Ars Technica and Tech Policy Central are putting together a “Who’s Who: People to Watch” list of people who will make a difference in tech policy.

Finalists will not be chosen simply on the basis of popularity or notoriety but will be judged by the ambition of their goals, the strength of their ideas, and the likelihood that they will, in fact, make a difference.

Anyone who reads this blog knows who I would nominate: Lawrence Lessig. But also, Susan Crawford for her recent addition to the Obama FCC review team, Kevin Martin of the FCC, Tim Wu, Rep. Ed Markey of MA, many of the Harvard Berkman crew like Zittrain, some of the EFF folk, the FreePress folks, Public Knowledge an, of course, Barack Obama Yeah, it’s a long list.

On Community-Based Collaboration: Lesson From the OCLC Debacle

Community-based collaboration or “Crowdsourcing” has become the buzzword in many industries- the idea that by fostering a community, you can solve many major problems through their collective wisdom without actually hiring people with… wisdom. Linux, Wikipedia, the recent Twitter Vote Report and many other projects are often cited as successful examples of this.

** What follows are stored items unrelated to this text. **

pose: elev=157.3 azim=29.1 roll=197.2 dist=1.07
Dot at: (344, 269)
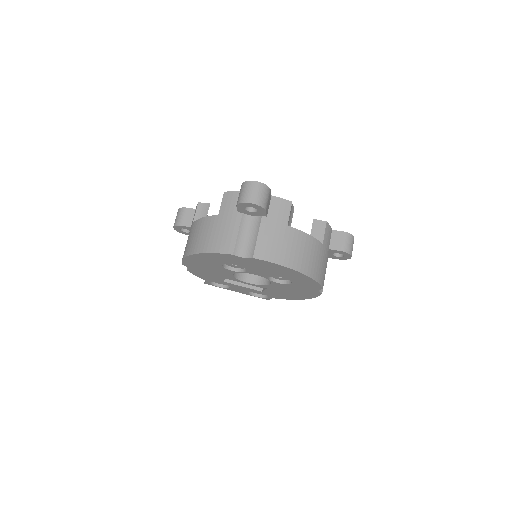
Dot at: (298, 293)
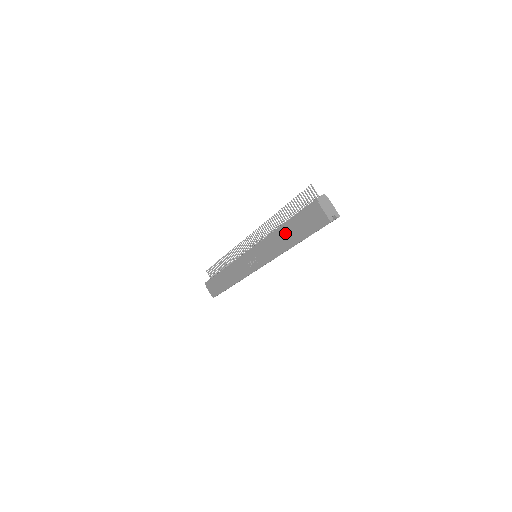
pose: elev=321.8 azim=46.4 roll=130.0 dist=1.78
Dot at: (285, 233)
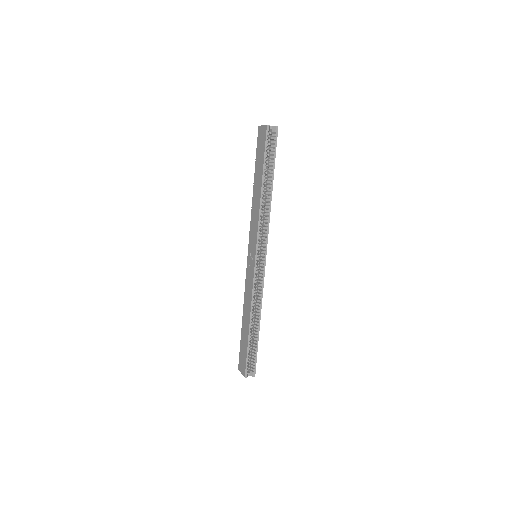
Dot at: (256, 185)
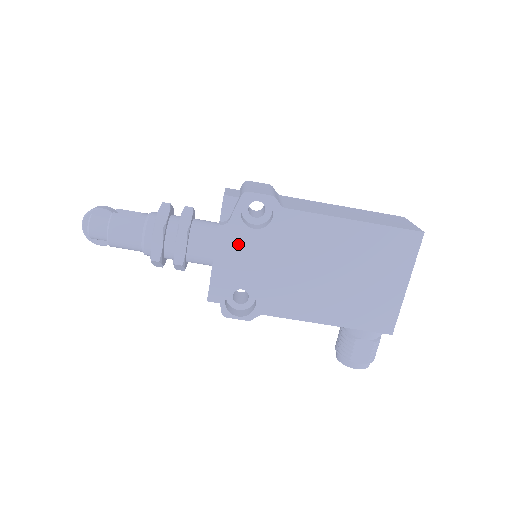
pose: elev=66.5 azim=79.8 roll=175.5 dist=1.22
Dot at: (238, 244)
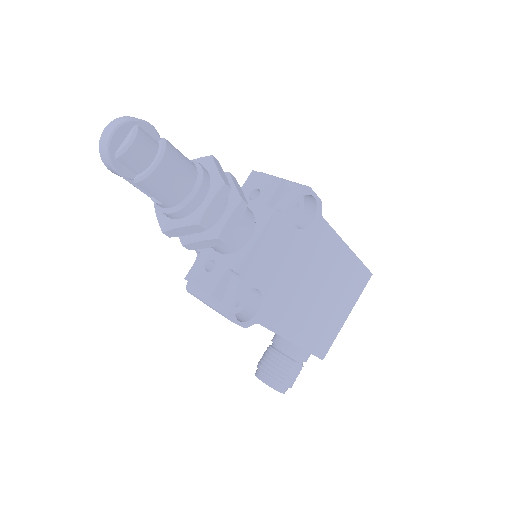
Dot at: (278, 238)
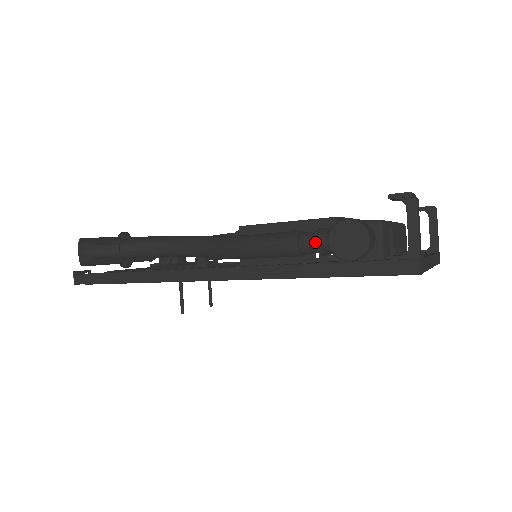
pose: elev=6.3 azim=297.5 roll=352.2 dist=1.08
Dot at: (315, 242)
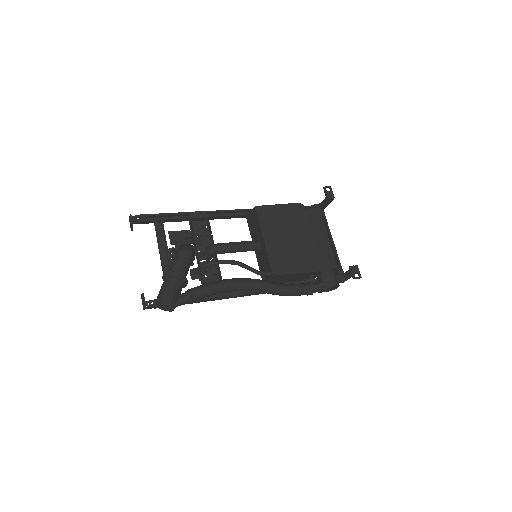
Dot at: (319, 292)
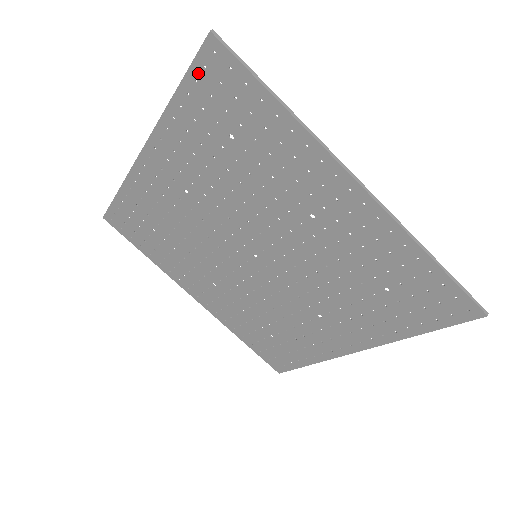
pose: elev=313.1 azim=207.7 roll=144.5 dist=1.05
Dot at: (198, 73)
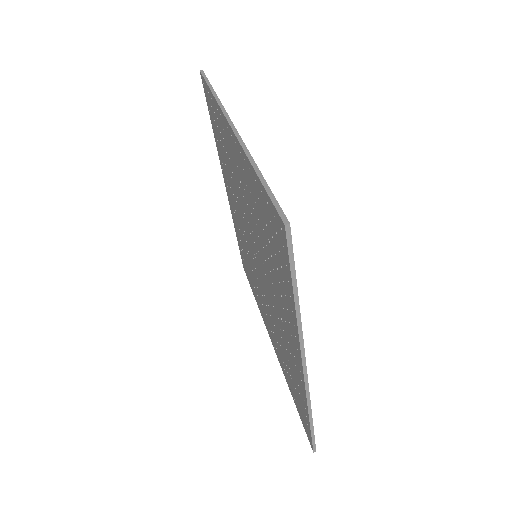
Dot at: (270, 205)
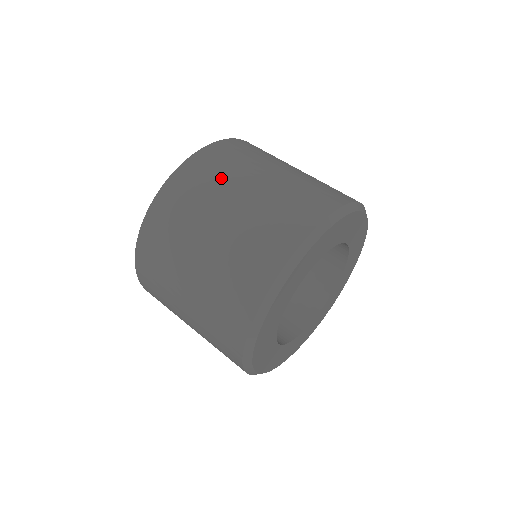
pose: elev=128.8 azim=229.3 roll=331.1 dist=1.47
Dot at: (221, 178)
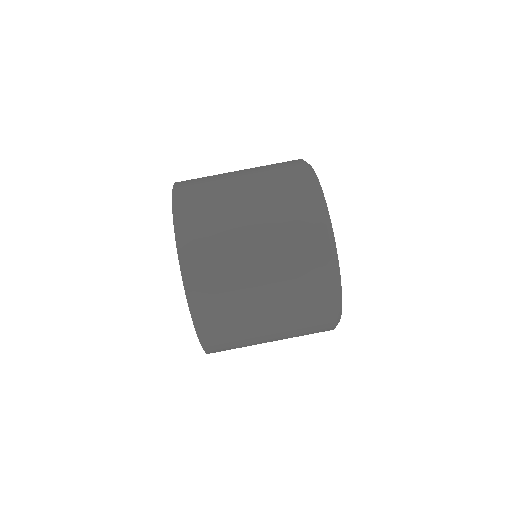
Dot at: (237, 316)
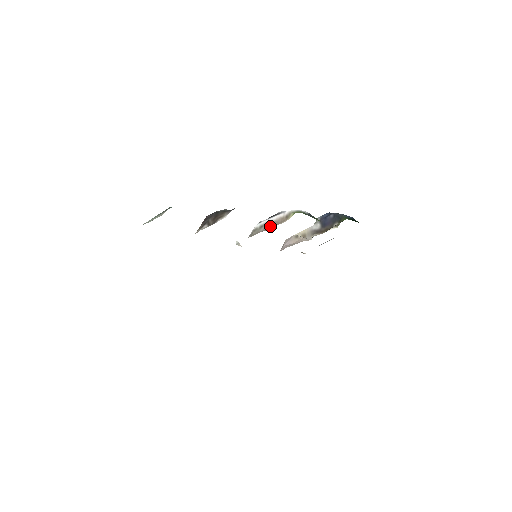
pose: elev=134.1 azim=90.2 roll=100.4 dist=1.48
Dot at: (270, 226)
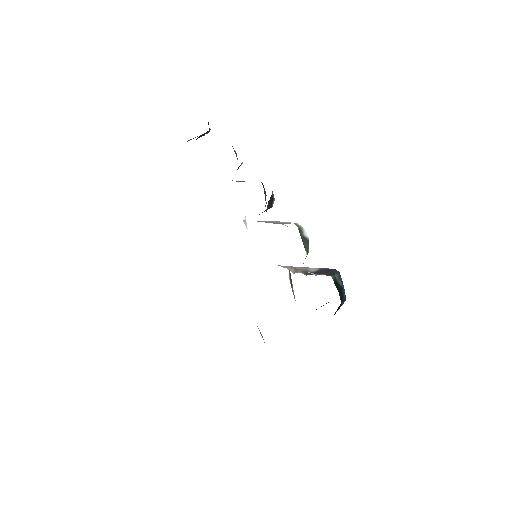
Dot at: (272, 222)
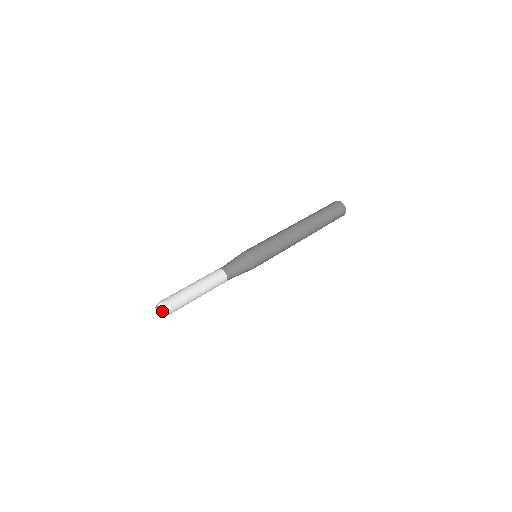
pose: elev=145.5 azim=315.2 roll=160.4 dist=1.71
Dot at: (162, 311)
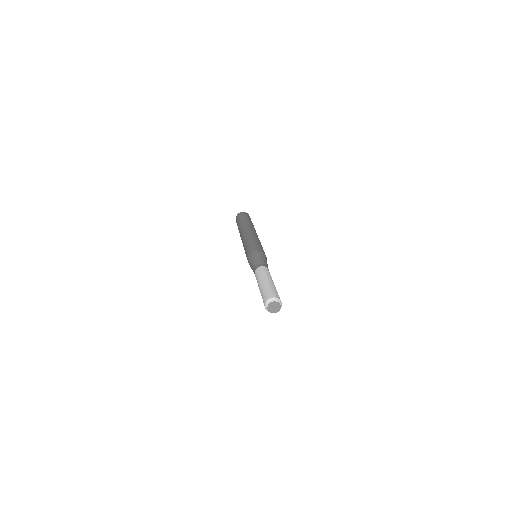
Dot at: (275, 301)
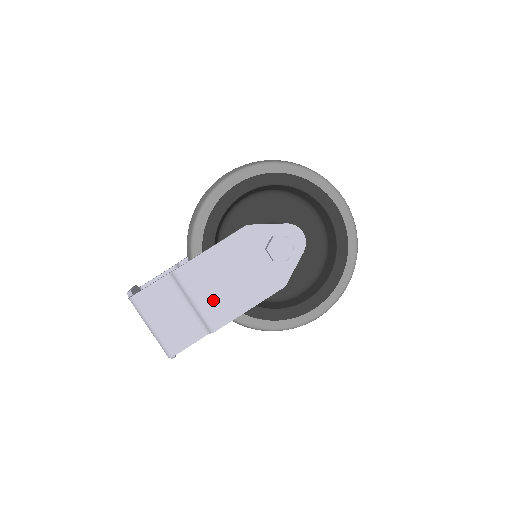
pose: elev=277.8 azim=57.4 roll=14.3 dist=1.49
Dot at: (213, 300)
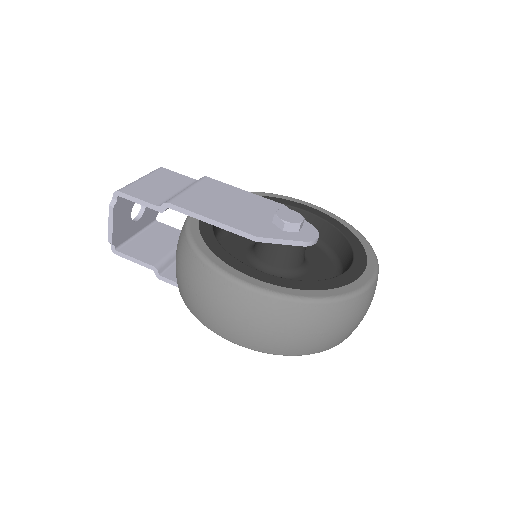
Dot at: (199, 197)
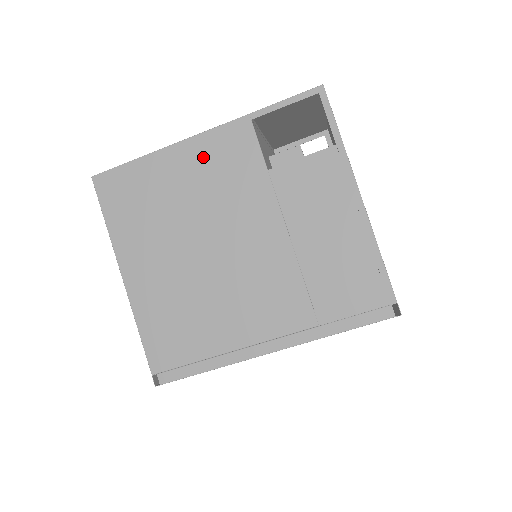
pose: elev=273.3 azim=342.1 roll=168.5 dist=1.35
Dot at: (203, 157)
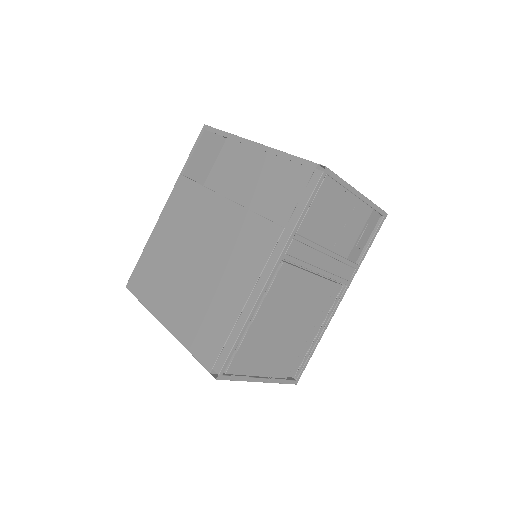
Dot at: (170, 216)
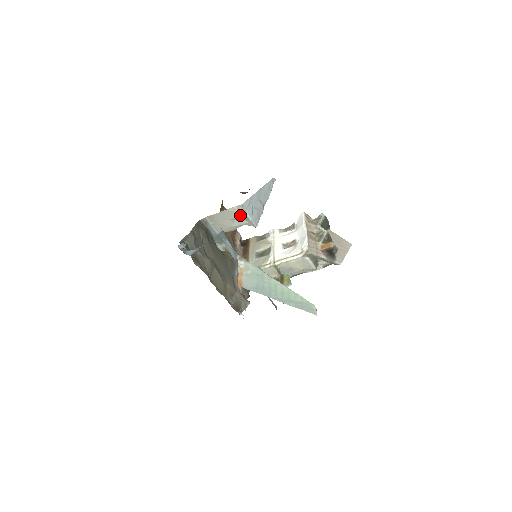
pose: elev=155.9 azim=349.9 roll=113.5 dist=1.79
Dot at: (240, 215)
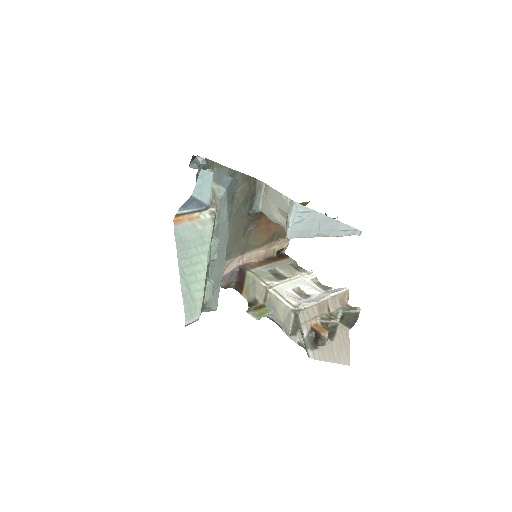
Dot at: (286, 211)
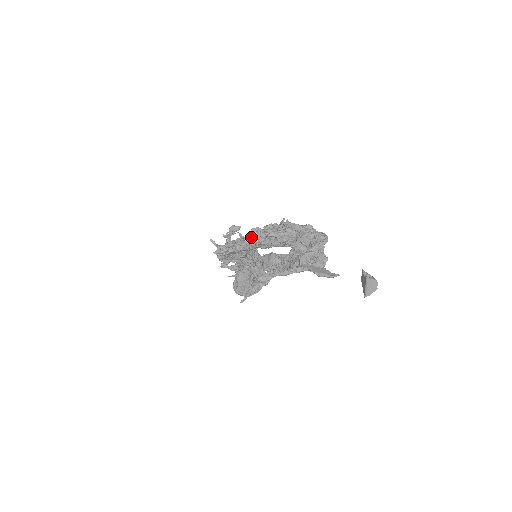
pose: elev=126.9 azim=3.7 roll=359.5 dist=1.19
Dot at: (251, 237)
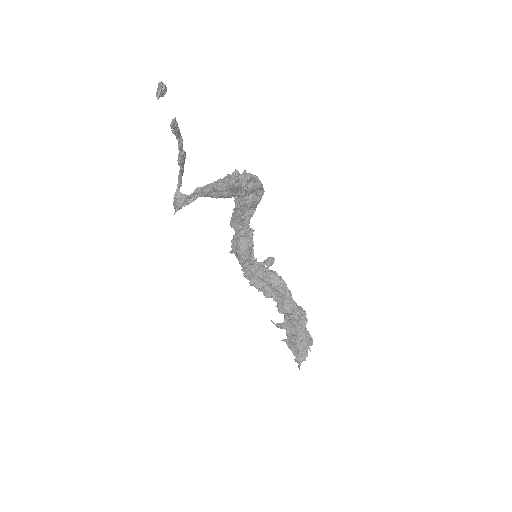
Dot at: occluded
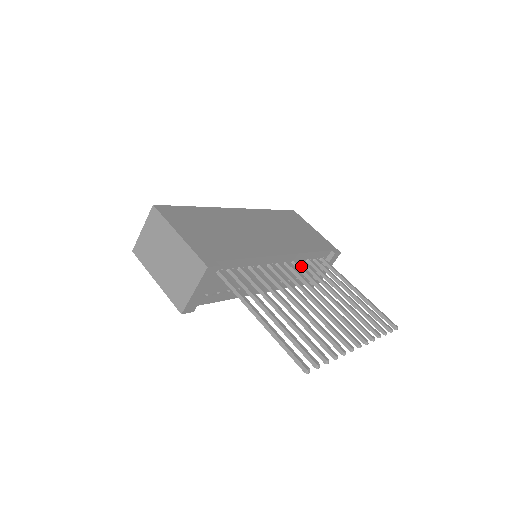
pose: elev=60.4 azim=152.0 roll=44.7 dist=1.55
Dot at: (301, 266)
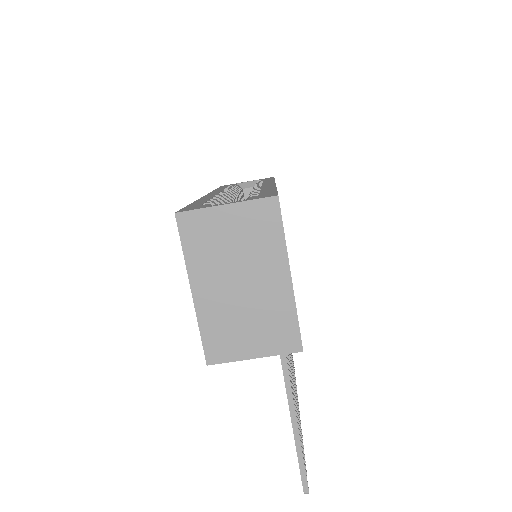
Dot at: occluded
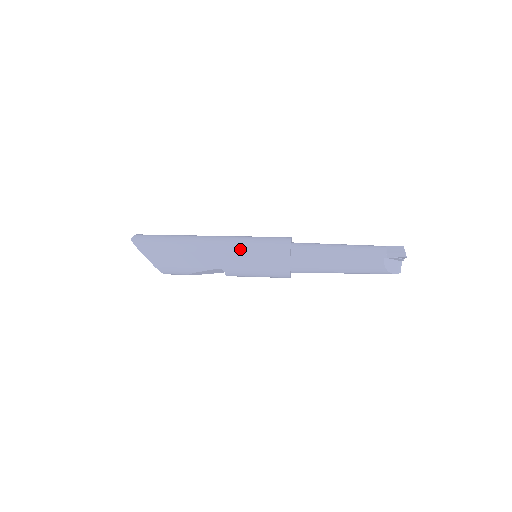
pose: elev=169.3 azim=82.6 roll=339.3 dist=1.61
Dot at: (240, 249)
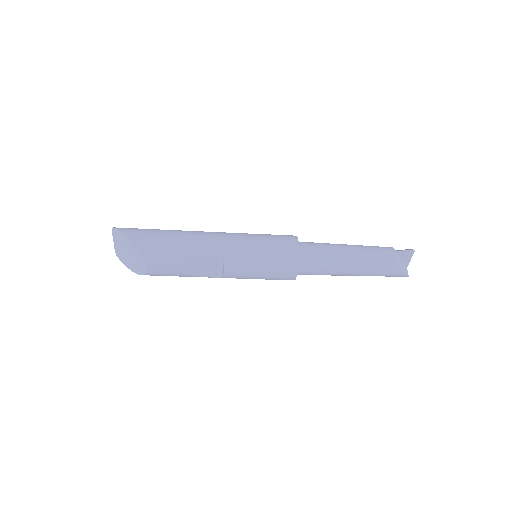
Dot at: (243, 236)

The nonprofit OCLC has a membership of over 69,000 libraries around the world. These libraries collaborate to create a database– WorldCat— of bibliographies that all the member libraries can use. It is a great system– or at least it was, until the recent introduction of their upcoming use policy. The two major concerns- via Terry’s Worklog– were:

  1. OCLC would require the license to be placed within the record. This takes the ownership of records away from the library and since it is only a link to the license, the license could be changed at any time without the knowledge of the linking library.
  2. WordCat data could not be used for creation of services– even non-profit– that may compete with it.

The first concern has been largely alleviated in a recent version of the OCLC FAQ, but the second one remains. Who really owns the database? Since it only applies to libraries who are members of OCLC (in contract), what prevents someone else from creating a competing service? And finally, can you really copyright a database?

There are many projects out there, like OpenLibrary, that are trying to create a truly open, non-commercial database of books that would run afoul of this clause. In reality, the problem is not in whether it will be enforced but in that this organization believes it is more than the sum of its parts. That OCLC– not its members– controls how and where the data should be used- data that was created by its members.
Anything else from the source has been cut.